After my last post, I started thinking about other places around the ranch that we repurpose things. This morning as I did chores, I snapped some photos of a few more.
Almost every part of the fence in this photo is repurposed. The pipe used to construct the fence on the left was used in the oil fields. The fence on the right is guardrail, the same as you see along the highway. The tall poles spent the first 60 years of their career holding up power lines. And of course, the railroad ties holding up the fence I've already explained in my last post.
The sheets of galvanized steel used to construct this windbreak came off an old building that was torn down. The poles that support it are old power line poles also. The windbreak serves to protect the cattle from the sub-zero windchills that we often see in winter.
Another use for old tires – salt feeders. Cattle, unlike humans, seem to regulate their salt intake quite well. In fact, their diet of grass or hay is often short on salt, so we offer it free-choice in these tire feeders. This tire in particular probably came off the front of a tractor and was turned inside-out, which is why it looks so funny. We probably have 20 or 30 of these feeders scattered throughout the ranch. In addition to tires, we also have made salt feeders out of a bathtub and a urinal – but they aren't in the yard, so no photos today.

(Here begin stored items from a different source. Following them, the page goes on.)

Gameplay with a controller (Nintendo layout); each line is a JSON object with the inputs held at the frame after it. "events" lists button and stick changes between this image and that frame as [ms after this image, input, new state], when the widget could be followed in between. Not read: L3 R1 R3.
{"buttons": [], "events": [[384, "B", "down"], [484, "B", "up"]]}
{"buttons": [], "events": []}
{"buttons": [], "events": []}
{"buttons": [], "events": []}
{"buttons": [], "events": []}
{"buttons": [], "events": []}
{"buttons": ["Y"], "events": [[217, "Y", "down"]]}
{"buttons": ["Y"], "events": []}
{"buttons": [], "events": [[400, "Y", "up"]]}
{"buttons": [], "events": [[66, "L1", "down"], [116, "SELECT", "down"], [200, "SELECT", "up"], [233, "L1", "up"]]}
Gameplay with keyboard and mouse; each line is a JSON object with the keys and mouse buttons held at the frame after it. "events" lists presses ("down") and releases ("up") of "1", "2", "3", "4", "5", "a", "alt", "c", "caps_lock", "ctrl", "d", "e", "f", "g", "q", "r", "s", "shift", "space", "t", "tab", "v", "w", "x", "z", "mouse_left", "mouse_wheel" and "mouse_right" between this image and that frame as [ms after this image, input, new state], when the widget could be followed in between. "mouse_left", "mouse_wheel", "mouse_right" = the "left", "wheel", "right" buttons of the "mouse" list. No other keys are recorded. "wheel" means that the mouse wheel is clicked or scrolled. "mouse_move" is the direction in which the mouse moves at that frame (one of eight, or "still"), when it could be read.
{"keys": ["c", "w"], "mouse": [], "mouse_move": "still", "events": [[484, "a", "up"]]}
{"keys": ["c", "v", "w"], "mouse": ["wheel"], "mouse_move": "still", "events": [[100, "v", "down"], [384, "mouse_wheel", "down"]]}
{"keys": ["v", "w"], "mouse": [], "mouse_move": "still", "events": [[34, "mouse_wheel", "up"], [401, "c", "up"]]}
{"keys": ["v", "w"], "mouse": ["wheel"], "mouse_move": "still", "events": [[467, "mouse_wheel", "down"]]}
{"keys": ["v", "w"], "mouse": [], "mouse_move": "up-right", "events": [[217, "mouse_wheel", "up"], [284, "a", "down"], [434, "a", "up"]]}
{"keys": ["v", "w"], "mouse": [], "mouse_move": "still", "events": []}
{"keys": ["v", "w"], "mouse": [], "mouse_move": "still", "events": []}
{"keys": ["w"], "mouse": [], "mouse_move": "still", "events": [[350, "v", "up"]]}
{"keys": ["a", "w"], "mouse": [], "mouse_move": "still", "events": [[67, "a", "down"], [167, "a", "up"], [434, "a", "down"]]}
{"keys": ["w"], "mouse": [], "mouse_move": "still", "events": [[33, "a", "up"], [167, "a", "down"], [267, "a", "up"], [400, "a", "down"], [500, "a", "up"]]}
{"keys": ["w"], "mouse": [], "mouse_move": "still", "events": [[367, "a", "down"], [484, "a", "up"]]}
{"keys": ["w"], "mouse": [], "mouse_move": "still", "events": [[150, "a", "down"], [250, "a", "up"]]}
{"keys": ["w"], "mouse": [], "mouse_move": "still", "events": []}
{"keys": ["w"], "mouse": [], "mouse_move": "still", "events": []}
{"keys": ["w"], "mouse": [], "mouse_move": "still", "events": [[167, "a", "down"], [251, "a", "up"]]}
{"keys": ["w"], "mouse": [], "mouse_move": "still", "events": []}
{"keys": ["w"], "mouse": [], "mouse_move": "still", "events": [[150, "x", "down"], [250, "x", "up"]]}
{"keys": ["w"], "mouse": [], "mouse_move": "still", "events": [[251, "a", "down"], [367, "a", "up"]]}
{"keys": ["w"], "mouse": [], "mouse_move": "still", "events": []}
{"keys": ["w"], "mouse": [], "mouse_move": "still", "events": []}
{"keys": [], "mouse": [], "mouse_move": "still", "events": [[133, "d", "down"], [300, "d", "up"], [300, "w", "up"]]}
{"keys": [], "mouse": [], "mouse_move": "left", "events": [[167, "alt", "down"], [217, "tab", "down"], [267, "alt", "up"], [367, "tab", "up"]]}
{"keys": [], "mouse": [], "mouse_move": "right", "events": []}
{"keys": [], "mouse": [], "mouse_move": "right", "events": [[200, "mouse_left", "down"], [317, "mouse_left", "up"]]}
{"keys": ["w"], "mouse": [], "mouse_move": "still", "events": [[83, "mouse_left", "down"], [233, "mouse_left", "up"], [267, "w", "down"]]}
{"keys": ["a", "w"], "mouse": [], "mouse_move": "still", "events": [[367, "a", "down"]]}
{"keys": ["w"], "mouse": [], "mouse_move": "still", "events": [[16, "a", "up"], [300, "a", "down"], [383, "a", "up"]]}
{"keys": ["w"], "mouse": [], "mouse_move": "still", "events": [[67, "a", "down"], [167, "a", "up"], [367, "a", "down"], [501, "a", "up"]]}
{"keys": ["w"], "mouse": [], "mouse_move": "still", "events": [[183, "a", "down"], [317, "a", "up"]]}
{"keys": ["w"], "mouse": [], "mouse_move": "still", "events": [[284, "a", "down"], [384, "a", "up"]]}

Speaking of urinals, this old outhouse serves as a storage shed for some cattle-working tools, such as sorting sticks and branding irons. Don't worry, this isn't the original site – there's no hole in the floor.
One is obvious – the buckets. This is probably the most coveted of repurposed items a farmer or rancher can obtain. It almost seems like a crime to see one in the ditch and not stop to pick it up. Here we're using them to deliver grain to the calves, but they are also used for a hundred other jobs as well – cleaning out water tanks, carrying fence clips, a place to sit, hauling water to random animals in the barnyard…I could go on and on. The second repurposed item here is what we put in these buckets. Dried distillers grain is a by-product of ethanol, so I think that qualifies. About 25% of the grain in the pile is distillers grain.
Every farm or ranch has at least one coffee can full of rusty, bent, used nails waiting to be straightened and pounded into the next building or repair project, which will probably involve salvaged lumber from the last generation's building project. You see, repurposing isn't a new idea for those of us who work close to nature. Perhaps it is because we have observed nature enough to see that she doesn't waste anything either.